Hebert is now the co-host of a New Orleans sports radio talk show.
His thick accent and inner "Who Dat" are what make him still one of the most beloved Saints of all time.
I'm not even sure Brooks should even be on this list. But I like to remember the good times.
Since there's no real criteria, and since I can't ignore his place in Saints history, Brooks has earned a spot.
Brooks' crowning (and only) achievement was leading the Saints to their first ever playoff win in 2000.
The five years that followed were miserably and painfully mediocre, as the Saints never made it back to the postseason with Brooks.
Brooks was oozing with talent but lacked the one thing that all pro QBs require but cannot be taught: leadership.
To Brooks' credit, though, he was either first or second in many of the Saints' major passing categories when he left the team following the 2005 season.
"Hollywood" will be remembered mostly for his cell phone celebration after catching his second of four touchdowns against the Giants on Sunday Night Football in 2003.
What he should be remembered for is his breakout 2000 season alongside another unknown: Aaron Brooks.
In his seven years as a Saint, Horn had 523 receptions for 7,622 yards.
He also went to four Pro Bowls in his first five seasons with the Saints and had four seasons of more than 1,250 yards receiving.
Horn remains the best receiver in Saints history.
Way before my time, I like to think of Archie as the "First Saint."
He was the first one that really mattered to me, anyway.
As good a quarterback as Manning was, he was never surrounded with any kind of talent.
The result for him was no playoff appearances and no winning records in his 12 years with the Saints.
It's a shame because that's what has singlehandedly kept Manning out of the record books and out of Canton.
Though he never went to the playoffs, he did have two consecutive Pro Bowl appearances in 1978 and 1979.
The Saints have been looking for a defensive playmaker ever since Knight was let go after the 2002 season.
Knight signed with the Saints as an undrafted free agent in 1997, proving his worth by intercepting five passes in his rookie year.
I remember Knight constantly being around the ball. If he wasn't making interceptions, he was delivering the huge blow or recovering fumbles.
At the time of his release, Knight led all active players at his position in interceptions, forced fumbles, fumble recoveries, and tackles, among other categories.
Knight was another victim in a long line of players the Saints should have never let go.
His lone Pro Bowl was in 2001.
The No. 2 spot goes to three players: Sam Mills, Pat Swilling, and Vaughn Johnson.
Rickey Jackson can't be included since there's still a chance he could be in the Hall of Fame.

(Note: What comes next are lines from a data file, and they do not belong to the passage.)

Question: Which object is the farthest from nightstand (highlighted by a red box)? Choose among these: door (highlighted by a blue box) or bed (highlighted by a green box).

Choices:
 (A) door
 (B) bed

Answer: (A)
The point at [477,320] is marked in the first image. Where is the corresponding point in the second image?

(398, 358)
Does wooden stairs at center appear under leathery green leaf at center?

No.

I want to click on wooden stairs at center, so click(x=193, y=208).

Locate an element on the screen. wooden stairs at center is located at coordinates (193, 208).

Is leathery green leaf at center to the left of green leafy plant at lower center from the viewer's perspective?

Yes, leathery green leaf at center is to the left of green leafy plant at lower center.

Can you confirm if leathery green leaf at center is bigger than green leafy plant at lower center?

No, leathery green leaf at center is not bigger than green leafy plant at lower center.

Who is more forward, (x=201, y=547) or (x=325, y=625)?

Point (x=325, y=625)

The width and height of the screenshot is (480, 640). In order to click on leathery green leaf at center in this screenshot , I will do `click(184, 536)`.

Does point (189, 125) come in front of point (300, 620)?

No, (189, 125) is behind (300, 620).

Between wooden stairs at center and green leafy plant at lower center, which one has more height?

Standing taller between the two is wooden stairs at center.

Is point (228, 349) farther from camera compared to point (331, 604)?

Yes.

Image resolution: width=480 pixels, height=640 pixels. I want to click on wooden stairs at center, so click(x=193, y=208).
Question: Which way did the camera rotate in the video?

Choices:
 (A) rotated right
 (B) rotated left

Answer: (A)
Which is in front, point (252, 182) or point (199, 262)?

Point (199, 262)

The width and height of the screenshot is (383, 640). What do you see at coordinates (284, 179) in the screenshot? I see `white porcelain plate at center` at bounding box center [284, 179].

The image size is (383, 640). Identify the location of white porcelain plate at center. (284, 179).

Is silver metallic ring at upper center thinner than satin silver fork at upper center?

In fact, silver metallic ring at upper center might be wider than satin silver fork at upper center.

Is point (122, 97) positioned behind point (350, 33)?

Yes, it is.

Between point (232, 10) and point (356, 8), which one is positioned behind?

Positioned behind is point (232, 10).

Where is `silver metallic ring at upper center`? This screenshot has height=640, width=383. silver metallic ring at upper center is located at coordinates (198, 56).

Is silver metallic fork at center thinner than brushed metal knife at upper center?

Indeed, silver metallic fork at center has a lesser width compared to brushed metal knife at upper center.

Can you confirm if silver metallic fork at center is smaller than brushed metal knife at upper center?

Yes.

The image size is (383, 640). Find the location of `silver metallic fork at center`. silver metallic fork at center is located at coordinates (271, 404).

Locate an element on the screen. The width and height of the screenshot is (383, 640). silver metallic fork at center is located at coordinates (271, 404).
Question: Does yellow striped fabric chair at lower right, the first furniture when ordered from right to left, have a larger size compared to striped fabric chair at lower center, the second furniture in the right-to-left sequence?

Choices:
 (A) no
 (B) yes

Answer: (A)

But when you mention one member of the Dome Patrol, you have to mention them all.
Voted the best linebacking corps of all time by NFL Network, the Dome Patrol was the only reason the Saints found any success during the Jim Mora era.
The four linebackers combined for 18 Pro Bowl appearances and made NFL history by collectively being named to the Pro Bowl in 1992.
In the time that the Dome Patrol was together, the Saints never had a losing season.
There may have never been a better human being to put on the black and gold than Dulymus Jenod McAllister.
That's not even considering what he did ON the field.
Though no longer a Saint, Deuce leaves the organization as the best RB in the team's history, as well as its most beloved player.
Drafted by the Saints 23rd overall in the 2001 draft, Deuce holds every major rushing record for the Saints, including yards and rushing touchdowns.
From 2002-04 he dominated with a strange combination of power, speed, and a slightly upright running style like no Saints running back ever has.
During that three-year period he accumulated 22 100-yard rushing games, including nine straight in 2003.
He also earned consecutive trips to the Pro Bowl in 2002-03.
Sadly, two knee injuries separated him from a career that would have him on the top tier of NFL backs in the '00 decade.